Proof with d-quadrilateral

Question

This is the question that I am working on currently I am just stumped on how to go about solving it. I don't really know how I can use the Euclidean triangle to solve it either. Any advice or tips would be much appreciated. Thank you very much.

Answer 1

That is Poincare's hyperbolic disk, correct? I'll simplify notation a little bit, and call $A = \angle EAB$, $D = \angle EDC$, $P = \angle DPA$, all angles in the hyperbolic plane - which by conformity equal the angles formed by the intersecting $d$-lines seen as curves in the Euclidean plane where the hyperbolic plane is modeled by Poincare's disk. The angle $\angle EDP$ is $\pi - D$, so you are asked to prove $A \ne \pi - D$.
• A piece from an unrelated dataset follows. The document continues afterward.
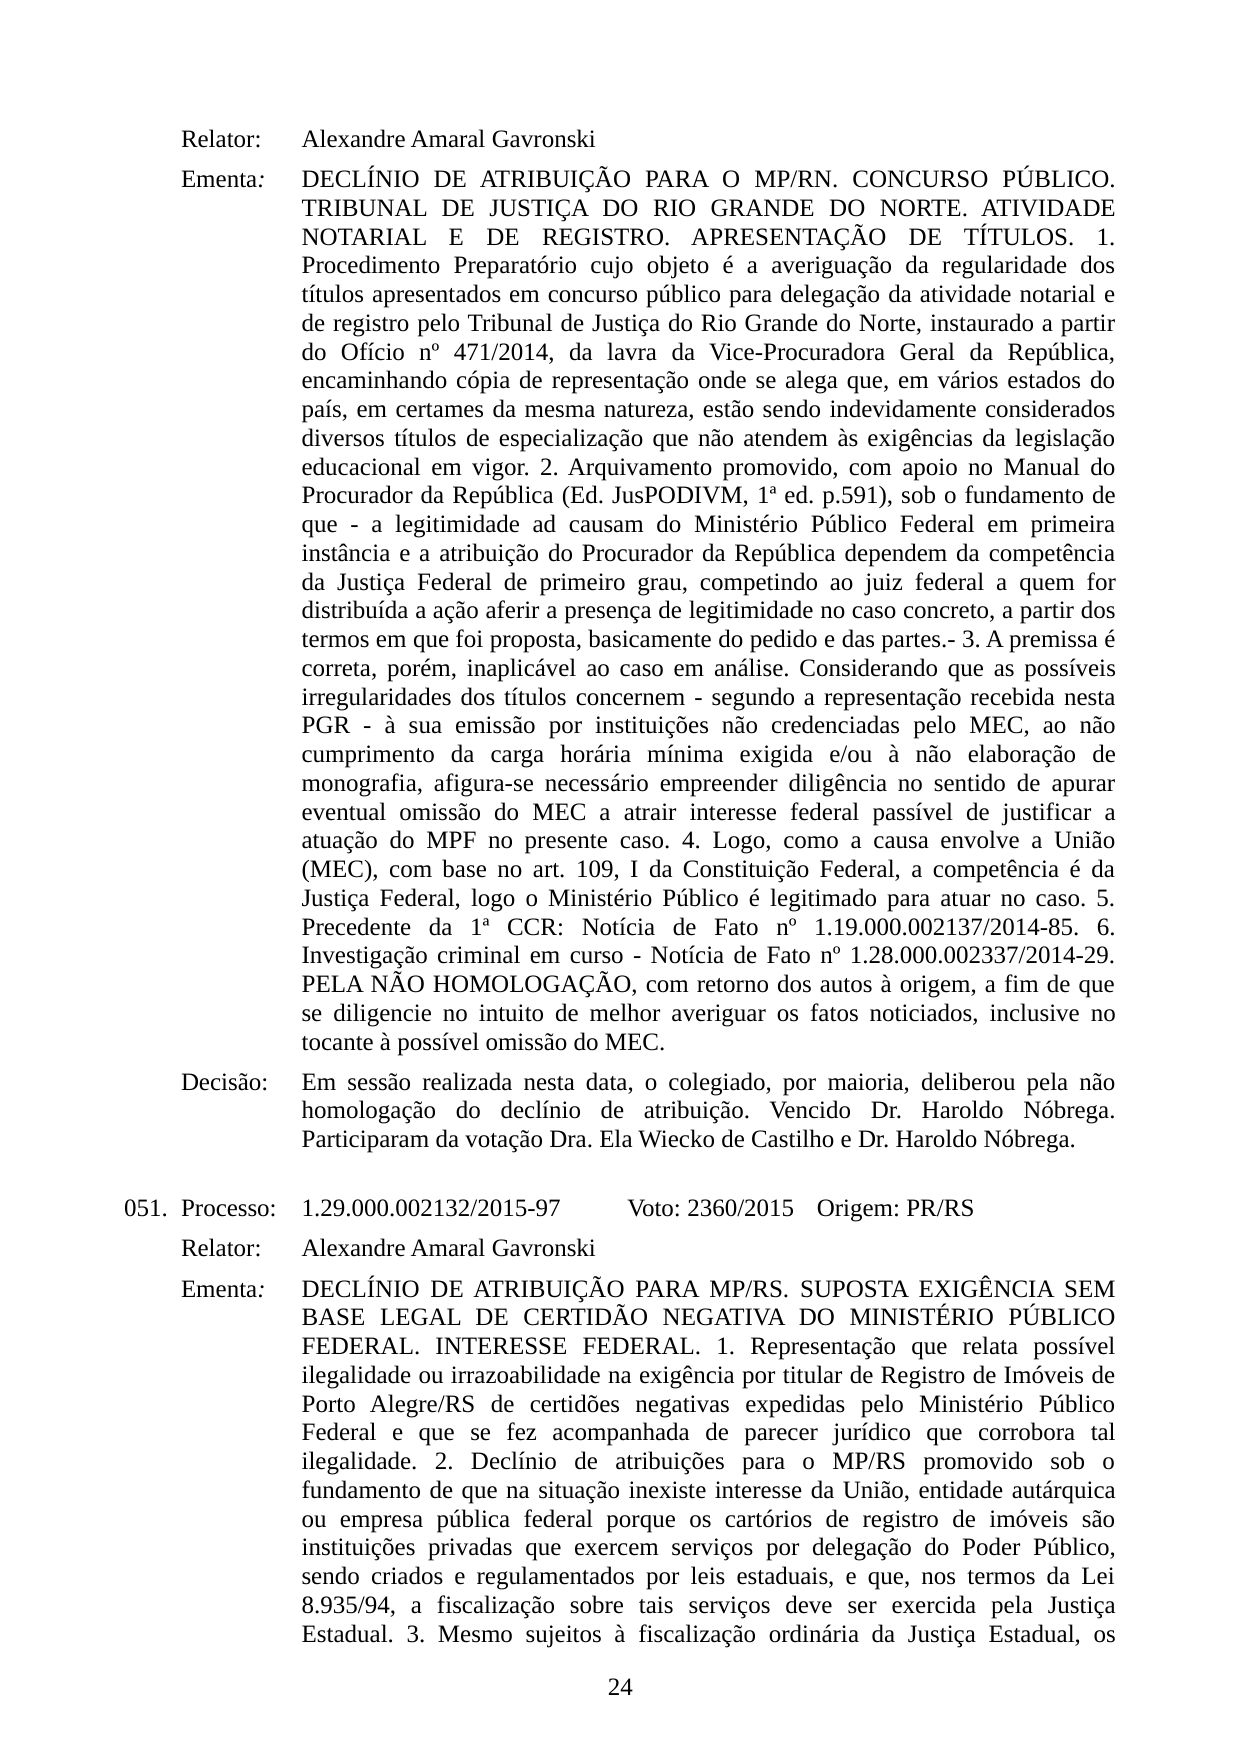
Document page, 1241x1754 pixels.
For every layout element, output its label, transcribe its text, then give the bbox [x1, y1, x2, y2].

If you join $D$ and $P$ with a straight line then you get the Euclidean triangle $\triangle APD$. Call $D' = \angle ADP$, and $P' = \angle APD$ in the Euclidean triangle. Since $P$ is right at the boundary of the Euclidean disk then $P = 0$ (all the d-lines enter the boundary of the disk perpendicularly, so they form a null angle). We also have $D < D'$ and $0 < P'$, hence $A + D + P = A + D < A + D' + P' = \pi$, and from here $A < \pi - D$, which implies the statement being proved (and at the same time shows how Euclid's 5th postulate fails in hyperbolic geometry, since $A+D < \pi$ and the d-lines $AP$ and $DP$ do no meet).